Joints from T11 to L7: If both facet joints are restricted, the HVLA thrust is straight dorsal to ventral (Figure 3). If the vertebra is rotated, or one facet joint is stuck while the other is not, the thrust is at a 10° lateral to medial angle toward the restriction (Figure 4).
In dogs, the sacroiliac joints are angled about 20° medial to lateral on the sagittal plane (Figure 5). The sacroiliac joints can be restricted in several ways, with the most common being the ilium stuck dorsally (posterior/inferiorly [PI]) or ventrally (anterior/superiorly [AS]).
Adjustments are made to correct an AS or ventrally restricted ilium by performing an HVLA ventral to dorsal with a 20° lateral to medial angle. When correcting a PI or dorsally restricted ilium, an HVLA is performed dorsal to ventral with a 20° medial to lateral angle (Figure 6).

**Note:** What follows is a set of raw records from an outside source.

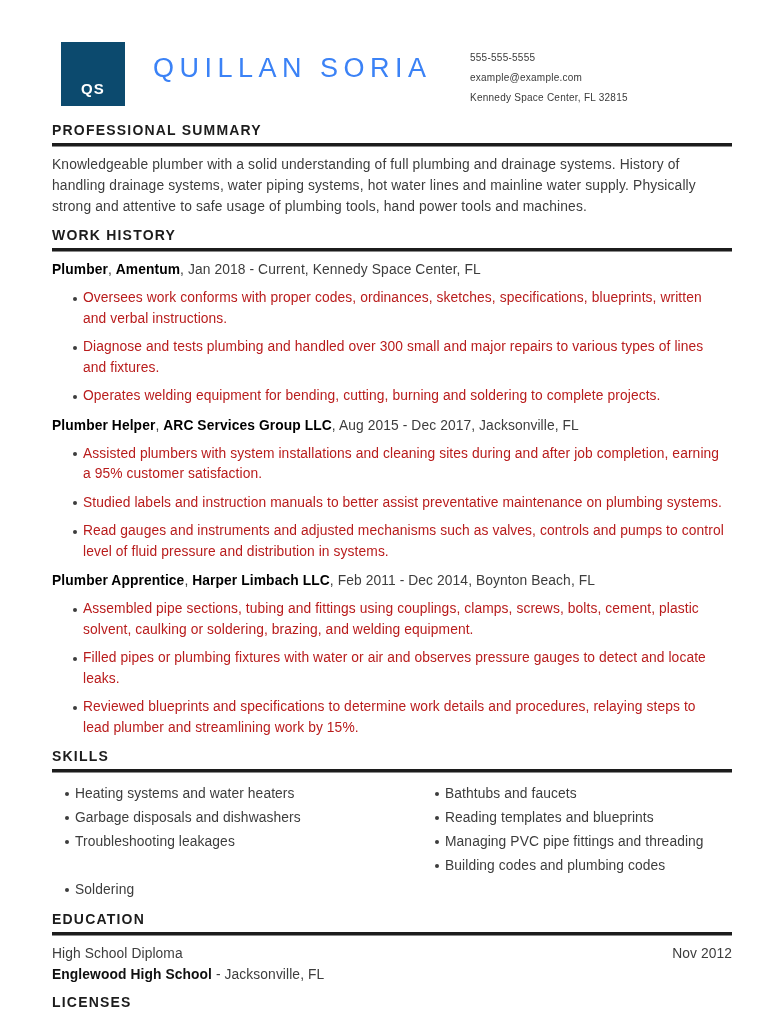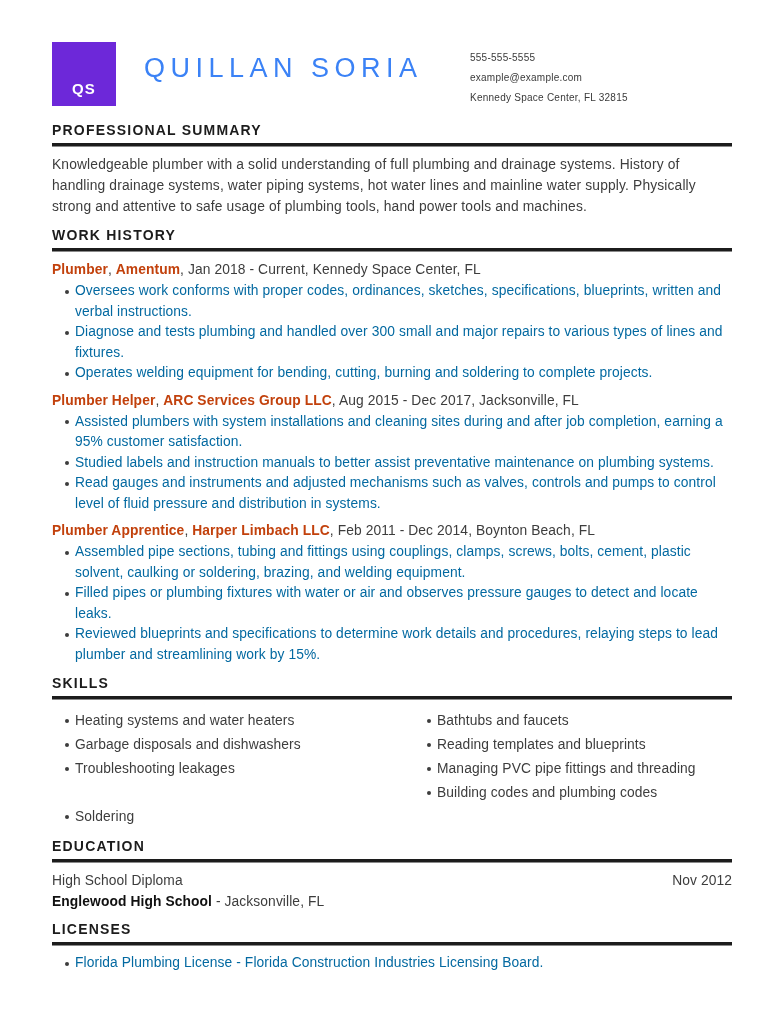--- a/index.html
+++ b/index.html
@@ -26,23 +26,24 @@
 
   
   .header {
     display: flex;
     align-items: flex-start;
     height: 70px;
   }
   .logo-badge {
     width: 64px;
     height: 64px;
-    background: #6d28d9;
+    background: #0c4a6e;
     flex: 0 0 64px;
     position: relative;
+    margin-left: 9px;
   }
   .logo-badge .initials {
     position: absolute;
     left: 0;
     right: 0;
     bottom: 9px;
     text-align: center;
     color: #ffffff;
     font-size: 15px;
     font-weight: bold;
@@ -107,52 +108,52 @@
   }
   .job-head {
     font-size: 13.8px;
     line-height: 21px;
     color: #3d3d3d;
     margin: 0 0 1px 0;
     letter-spacing: 0.1px;
   }
   .job-head .strong {
     font-weight: bold;
-    color: #c2410c;
+    color: #000000;
   }
 
   ul.bullets {
     list-style: none;
     margin: 0 0 6px 0;
     padding: 0;
   }
   ul.bullets > li {
     position: relative;
     padding-left: 23px;
     font-size: 13.8px;
     line-height: 20.5px;
-    color: #0369a1;
-    margin: 0;
+    color: #b91c1c;
+    margin: 8px;
     letter-spacing: 0.1px;
   }
   ul.bullets > li::before {
     content: "";
     position: absolute;
     left: 13px;
     top: 8.5px;
     width: 4px;
     height: 4px;
     border-radius: 50%;
     background: #3d3d3d;
   }
 
   
   .skills-wrap {
     display: flex;
-    gap: 8px;
+    gap: 16px;
     padding-top: 2px;
   }
   .skills-col {
     flex: 0 0 50%;
     box-sizing: border-box;
   }
   .skills-col.right {
     padding-left: 14px;
   }
   ul.skills {

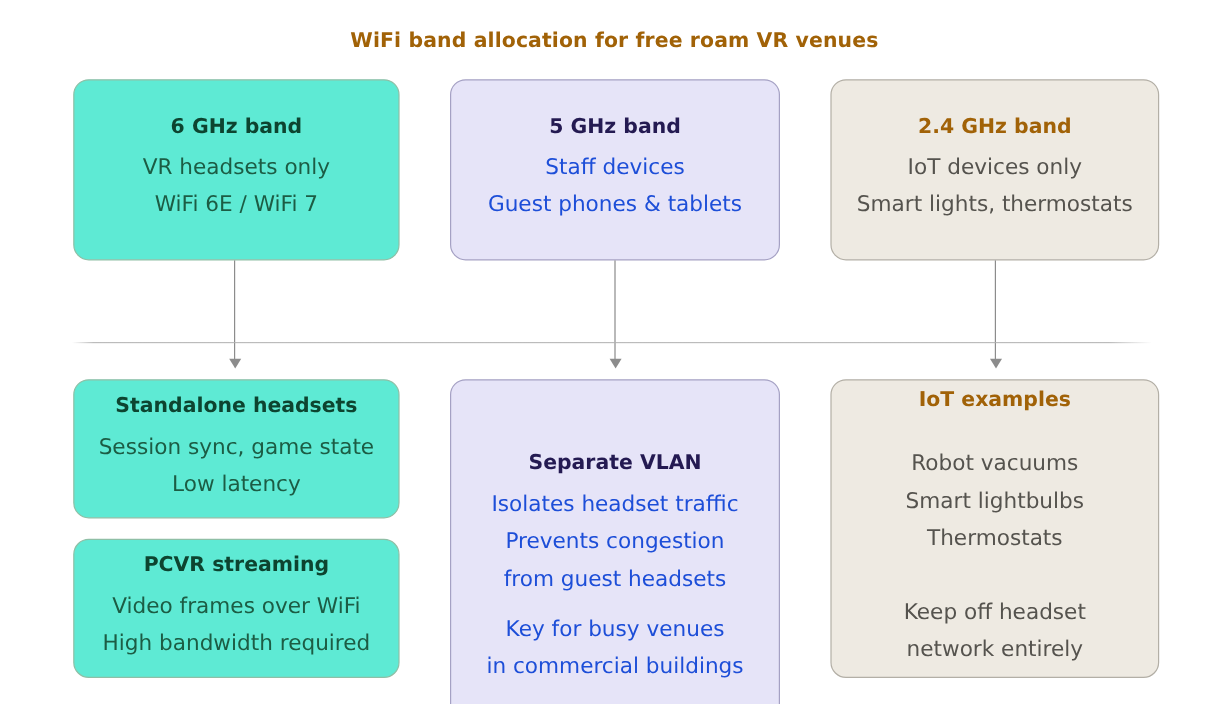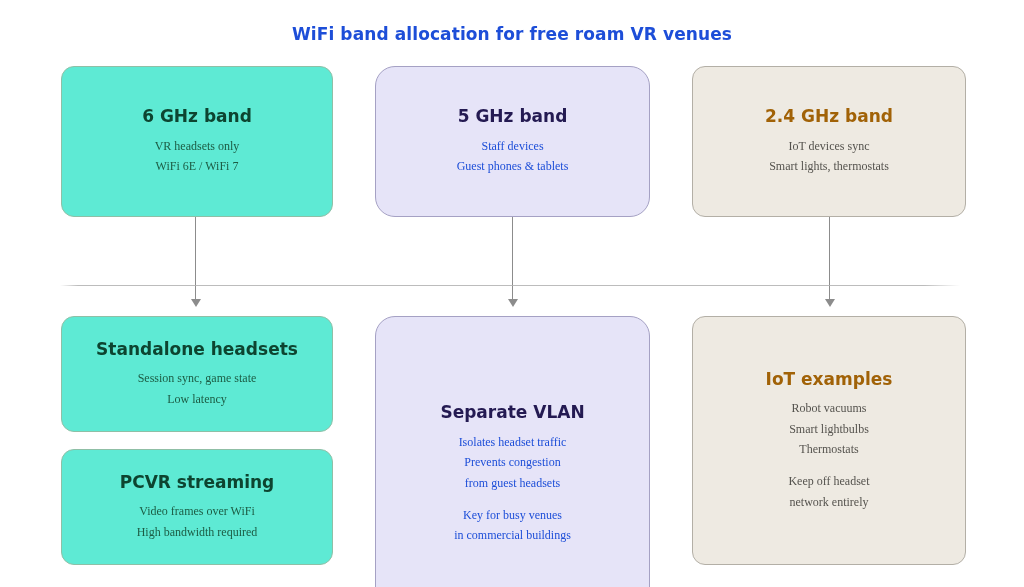--- a/index.html
+++ b/index.html
@@ -24,21 +24,21 @@
 
   
   .chart-title {
     position: absolute;
     top: 24px;
     left: 0;
     width: 1024px;
     text-align: center;
     font-size: 17px;
     font-weight: bold;
-    color: #1d4ed8;
+    color: #a16207;
     letter-spacing: 0.1px;
   }
 
   
   .divider {
     position: absolute;
     left: 60px;
     top: 285px;
     width: 900px;
     height: 1px;
@@ -62,42 +62,40 @@
     text-align: center;
     padding: 10px 14px;
   }
   .node .node-title {
     font-size: 17px;
     font-weight: bold;
     line-height: 1.2;
     margin-bottom: 9px;
   }
   .node .node-line {
-    font-size: 12px;
+    font-size: 18px;
     line-height: 1.72;
     white-space: nowrap;
-    font-family: Liberation Serif, serif;
   }
   .node .node-group + .node-group {
     margin-top: 11px;
   }
 
   
   .theme-green {
     background: #5eead4;
     border-color: #8fbfa6;
   }
   .theme-green .node-title { color: #0d4430; }
   .theme-green .node-line  { color: #1c5c44; }
 
   
   .theme-purple {
     background: #e6e4f8;
     border-color: #a5a1c4;
-    border-radius: 20px;
   }
   .theme-purple .node-title { color: #241a52; }
   .theme-purple .node-line  { color: #1d4ed8; }
 
   
   .theme-beige {
     background: #eeeae2;
     border-color: #b3afa6;
   }
   .theme-beige .node-title { color: #a16207; }
@@ -105,21 +103,21 @@
 
   
   #node-6ghz   { left: 61px;  top: 66px;  width: 272px; height: 151px; }
   #node-5ghz   { left: 375px; top: 66px;  width: 275px; height: 151px; }
   #node-24ghz  { left: 692px; top: 66px;  width: 274px; height: 151px; }
 
   
   #node-standalone { left: 61px;  top: 316px; width: 272px; height: 116px; }
   #node-pcvr       { left: 61px;  top: 449px; width: 272px; height: 116px; }
   #node-vlan       { left: 375px; top: 316px; width: 275px; height: 316px; }
-  #node-iot        { left: 692px; top: 316px; width: 274px; height: 249px; }
+  #node-iot        { left: 692px; top: 316px; width: 274px; height: 249px; gap: 20px; }
 
   
   .arrow {
     position: absolute;
     width: 14px;
     pointer-events: none;
   }
   .arrow .shaft {
     position: absolute;
     left: 6px;
@@ -161,21 +159,21 @@
     <div class="node-title">5 GHz band</div>
     <div class="node-group">
       <div class="node-line">Staff devices</div>
       <div class="node-line">Guest phones &amp; tablets</div>
     </div>
   </div>
 
   <div class="node theme-beige" id="node-24ghz">
     <div class="node-title">2.4 GHz band</div>
     <div class="node-group">
-      <div class="node-line">IoT devices sync</div>
+      <div class="node-line">IoT devices only</div>
       <div class="node-line">Smart lights, thermostats</div>
     </div>
   </div>
 
   <div class="arrow" id="arrow-1">
     <div class="shaft"></div>
     <div class="head"></div>
   </div>
   <div class="arrow" id="arrow-2">
     <div class="shaft"></div>

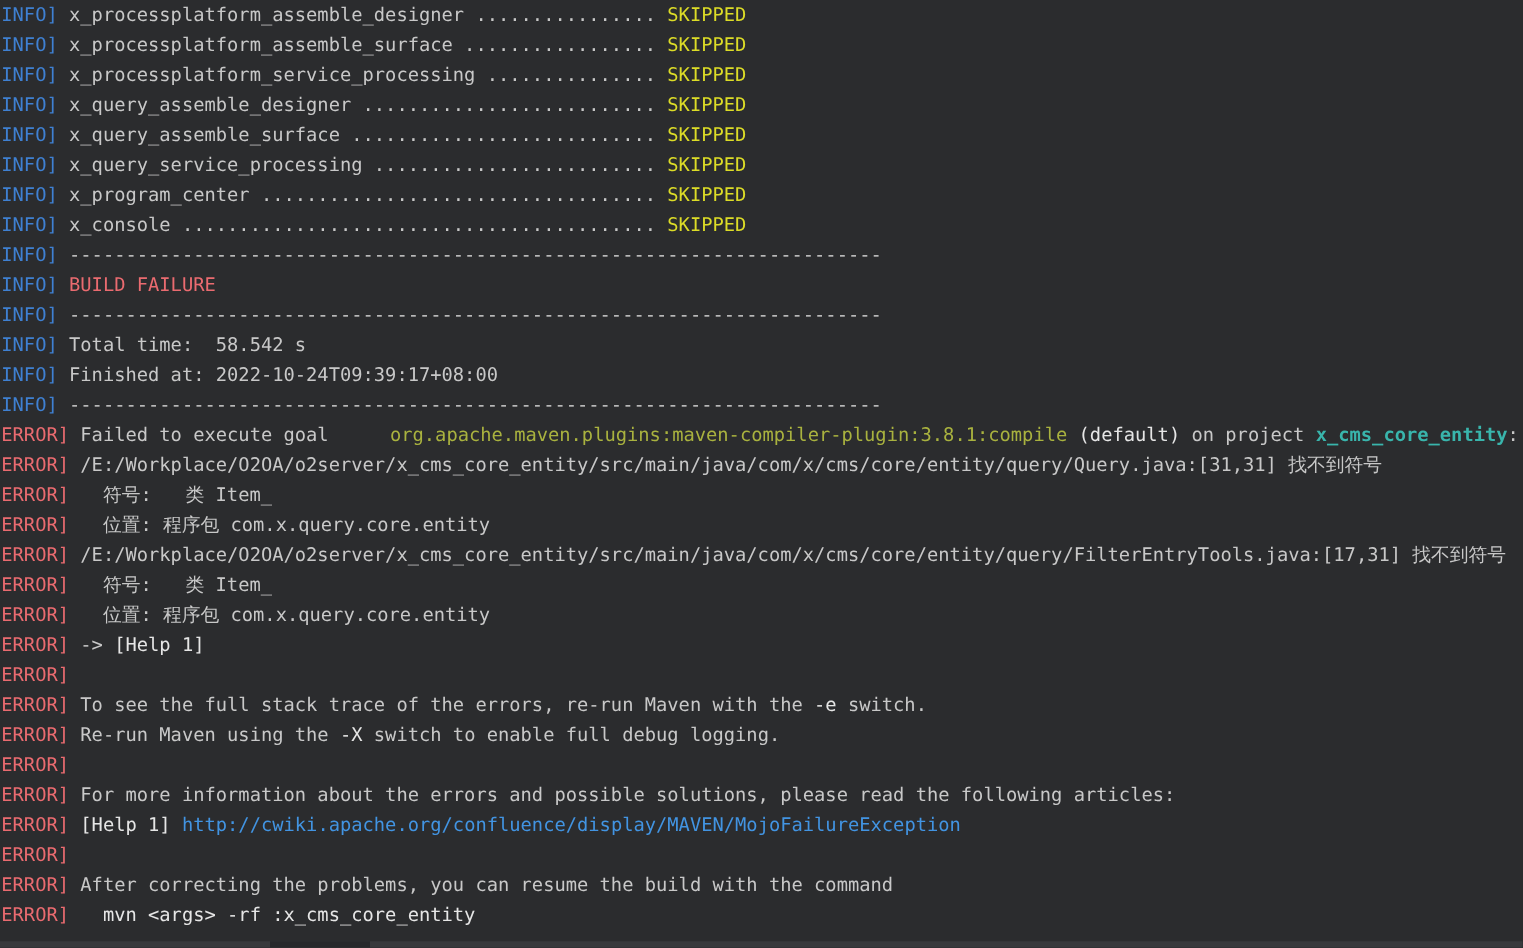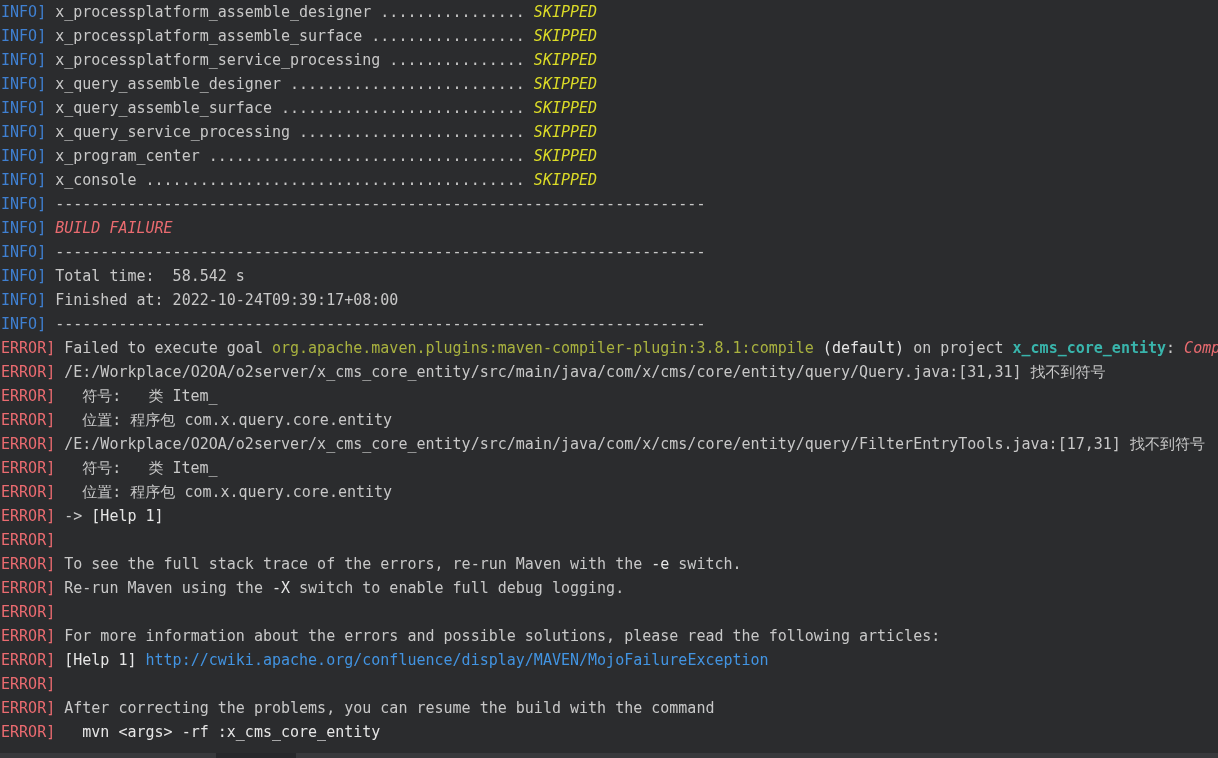--- a/index.html
+++ b/index.html
@@ -16,24 +16,24 @@
     left: -8px; 
     font-family: "DejaVu Sans Mono", "Liberation Mono", monospace;
     font-size: 15px;
     line-height: 24px;
     white-space: pre;
   }
   .line { height: 24px; }
   .s-info  { color: var(--c-info); }
   .s-error { color: var(--c-error); }
   .s-fg    { color: var(--c-fg); }
-  .s-skip  { color: var(--c-skip); font-style: italic; }
-  .s-goal  { color: var(--c-goal); }
+  .s-skip  { color: var(--c-skip); }
+  .s-goal  { color: var(--c-goal); margin-left: 40px; }
   .s-proj  { color: var(--c-proj); font-weight: bold; }
-  .s-red   { color: var(--c-red); font-style: italic; }
+  .s-red   { color: var(--c-red); }
   .s-bold  { color: var(--c-bold); font-weight: normal; }
   .s-link  { color: var(--c-link); cursor: pointer; }
   #hscrollbar {
     position: absolute;
     left: 0;
     bottom: 0;
     width: 1218px;
     height: 5px;
     background: var(--c-track, #38393c);
   }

IMPLEMENTING MANIPULATIVE THERAPIES IN GENERAL PRACTICE
Becoming personally certified or having a certified associate is the ideal way to add chiropractic/spinal manipulation services to a veterinary practice, as the training gives practitioners a better understanding of the specific conditions that can best be helped by chiropractic/spinal manipulation. Several certification programs exist for veterinarians and chiropractors to become trained in animal chiropractic or veterinary spinal manipulation (Box 1).
If personal certification is not feasible, developing a referral relationship with a local qualified practitioner is a good option. If the practitioner is a chiropractor and not a veterinarian, state law may require direct supervision by a veterinarian, so direct referral may be necessary. Alternatively, he or she could come into the practice on a regular basis (e.g., once a week) to see patients at the facility.
Once the practice is ready to offer chiropractic therapy/spinal manipulation services, promoting it to clients is not difficult. Practices that already offer physical therapy/rehabilitation services or acupuncture may find that they already have a built-in, interested client base. And, as in the opening scenario, satisfied clients tend to recommend their friends, so the service becomes self-promoting. At the least, it benefits veterinarians to be aware of the possibilities of manipulative therapies to have informed conversations with clients.